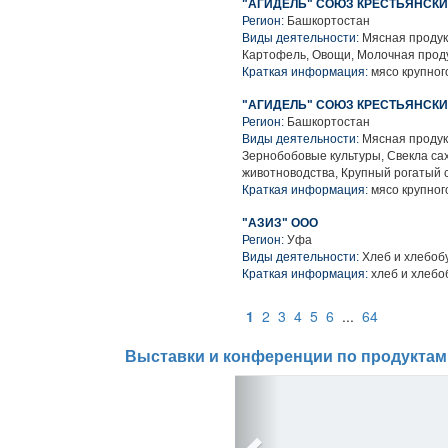
"АГИДЕЛЬ" СОЮЗ КРЕСТЬЯНСК
Регион:
Башкортостан
Виды деятельности:
Мясная продук
Картофель, Овощи, Молочная проду
Краткая информация:
мясо крупного
"АГИДЕЛЬ" СОЮЗ КРЕСТЬЯНСК
Регион:
Башкортостан
Виды деятельности:
Мясная продук
Зернобобовые культуры, Свекла са
животноводства, Крупный рогатый 
Краткая информация:
мясо крупного
"АЗИЗ" ООО
Регион:
Уфа
Виды деятельности:
Хлеб и хлебоб
Краткая информация:
хлеб и хлебо
1
2
3
4
5
6
...
64
Выставки и конференции по продуктам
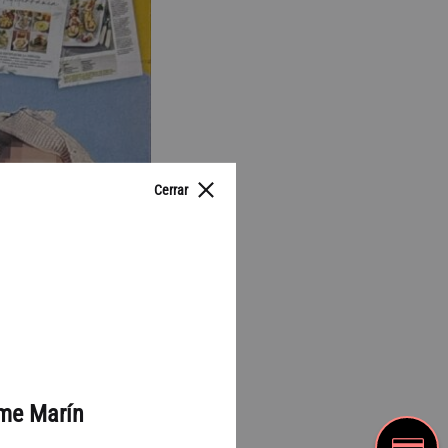
Cerrar
me Marín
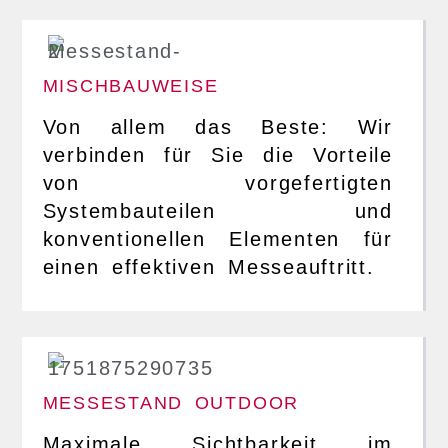
MISCHBAUWEISE
Von allem das Beste: Wir
verbinden für Sie die Vorteile
von vorgefertigten
Systembauteilen und
konventionellen Elementen für
einen effektiven Messeauftritt.
MESSESTAND OUTDOOR
Maximale Sichtbarkeit im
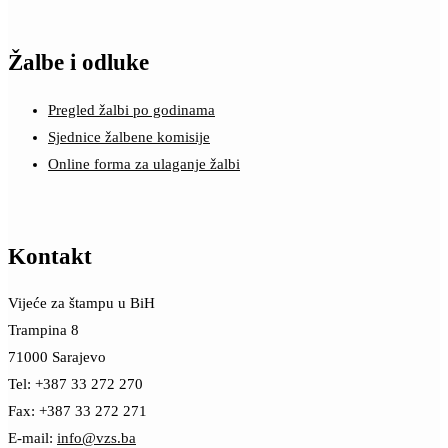
Žalbe i odluke
Pregled žalbi po godinama
Sjednice žalbene komisije
Online forma za ulaganje žalbi
Kontakt
Vijeće za štampu u BiH
Trampina 8
71000 Sarajevo
Tel: +387 33 272 270
Fax: +387 33 272 271
E-mail:
info@vzs.ba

Task description: Your copy of the entries must be exact and must contain no pictures.

Exercise result:
"АГИДЕЛЬ" СОЮЗ КРЕСТЬЯНСК
Регион:
Башкортостан
Виды деятельности:
Мясная продук
Картофель, Овощи, Молочная проду
Краткая информация:
мясо крупного
"АГИДЕЛЬ" СОЮЗ КРЕСТЬЯНСК
Регион:
Башкортостан
Виды деятельности:
Мясная продук
Зернобобовые культуры, Свекла са
животноводства, Крупный рогатый 
Краткая информация:
мясо крупного
"АЗИЗ" ООО
Регион:
Уфа
Виды деятельности:
Хлеб и хлебоб
Краткая информация:
хлеб и хлебо
1
2
3
4
5
6
...
64
Выставки и конференции по продуктам
Cerrar
me Marín
MISCHBAUWEISE
Von allem das Beste: Wir
verbinden für Sie die Vorteile
von vorgefertigten
Systembauteilen und
konventionellen Elementen für
einen effektiven Messeauftritt.
MESSESTAND OUTDOOR
Maximale Sichtbarkeit im
Žalbe i odluke
Pregled žalbi po godinama
Sjednice žalbene komisije
Online forma za ulaganje žalbi
Kontakt
Vijeće za štampu u BiH
Trampina 8
71000 Sarajevo
Tel: +387 33 272 270
Fax: +387 33 272 271
E-mail:
info@vzs.ba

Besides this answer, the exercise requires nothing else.